=== What you have to do ===
Without including any pictures, give back all of the data exactly.

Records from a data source

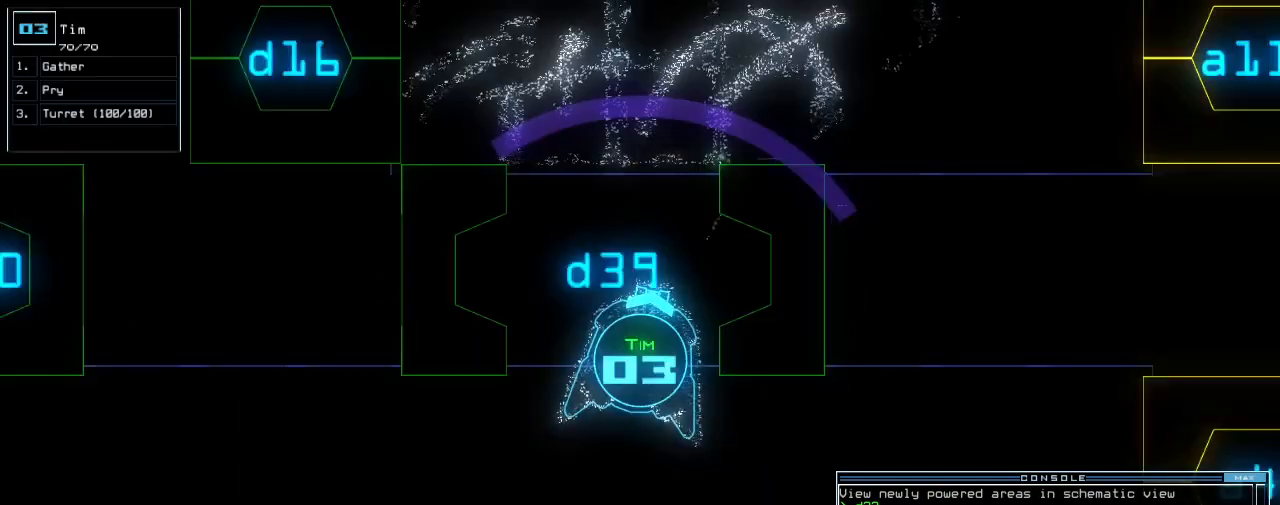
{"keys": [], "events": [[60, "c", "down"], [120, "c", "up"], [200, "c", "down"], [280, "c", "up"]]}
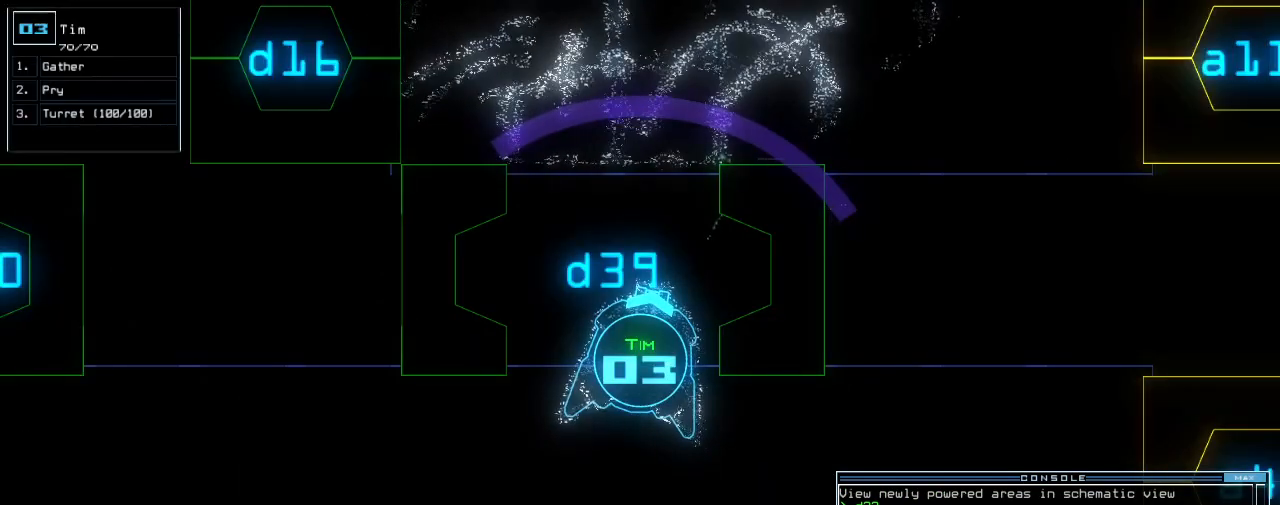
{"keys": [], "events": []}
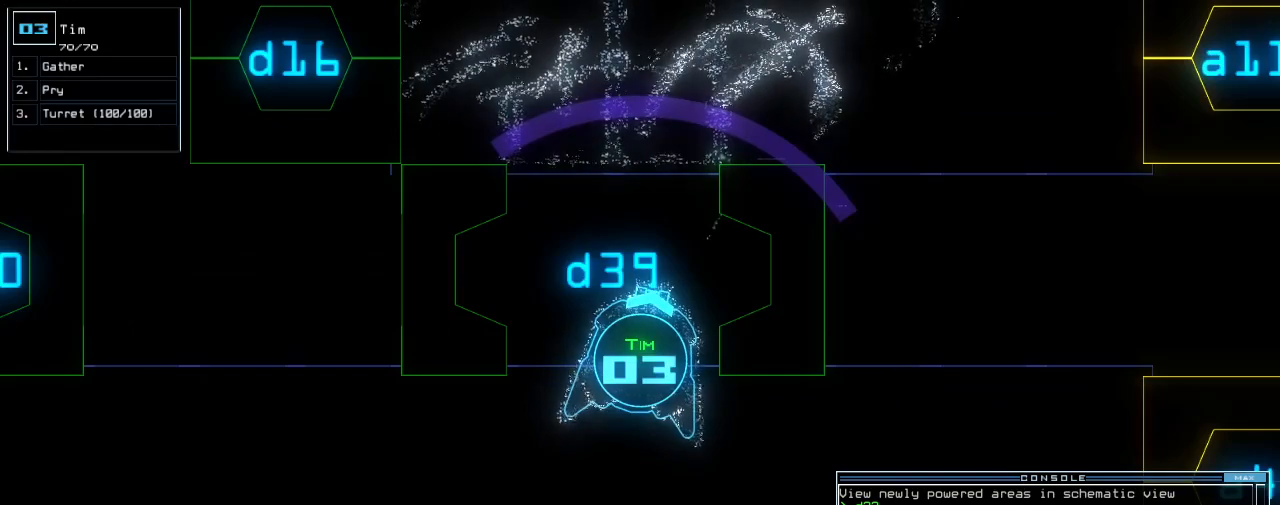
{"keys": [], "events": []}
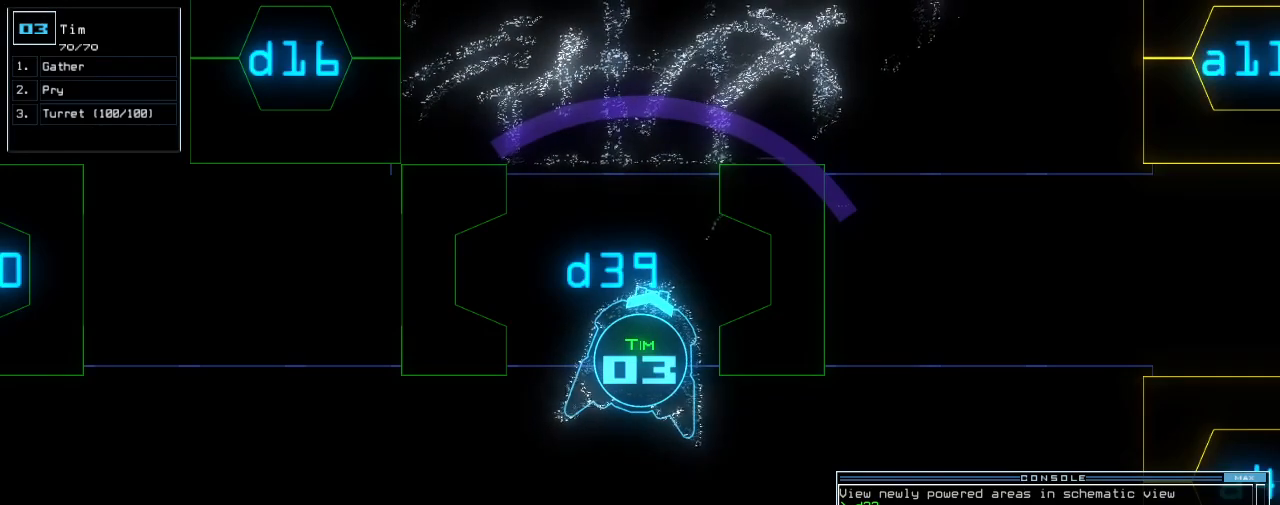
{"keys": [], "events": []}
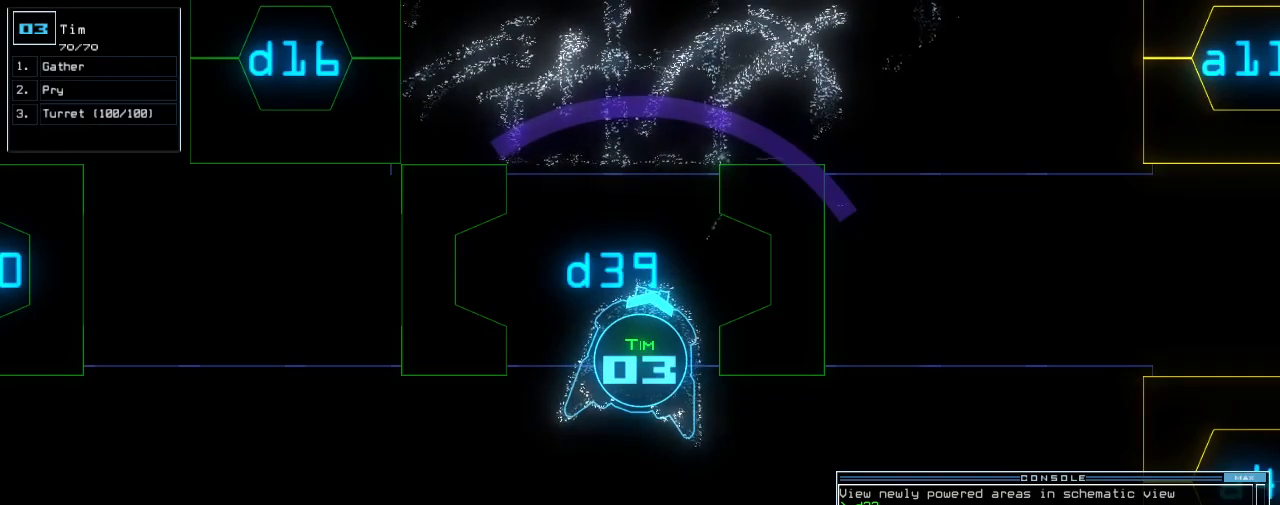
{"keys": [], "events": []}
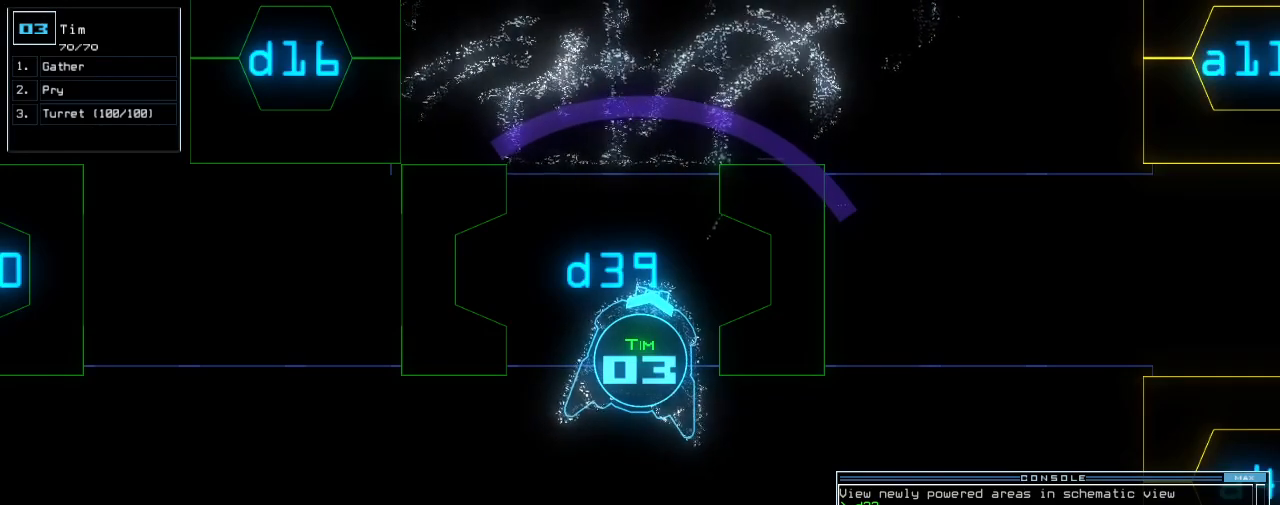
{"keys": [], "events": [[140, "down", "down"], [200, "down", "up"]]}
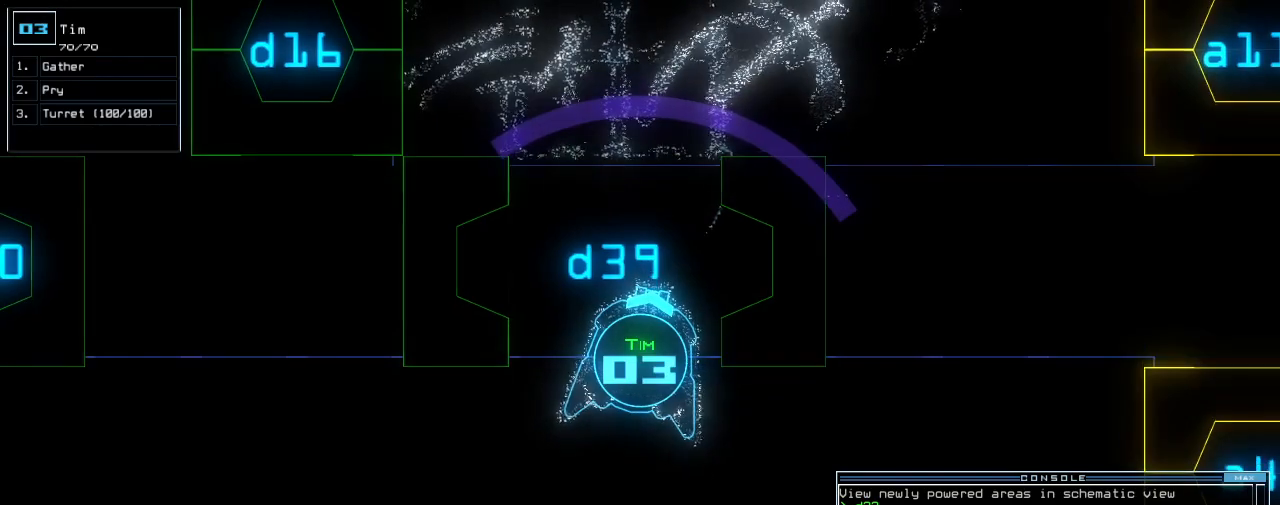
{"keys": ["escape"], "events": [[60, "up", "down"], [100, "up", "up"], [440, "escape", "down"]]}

=== Result of the exercise ===
{"keys": [], "events": [[60, "c", "down"], [120, "c", "up"], [200, "c", "down"], [280, "c", "up"]]}
{"keys": [], "events": []}
{"keys": [], "events": []}
{"keys": [], "events": []}
{"keys": [], "events": []}
{"keys": [], "events": [[140, "down", "down"], [200, "down", "up"]]}
{"keys": ["escape"], "events": [[60, "up", "down"], [100, "up", "up"], [440, "escape", "down"]]}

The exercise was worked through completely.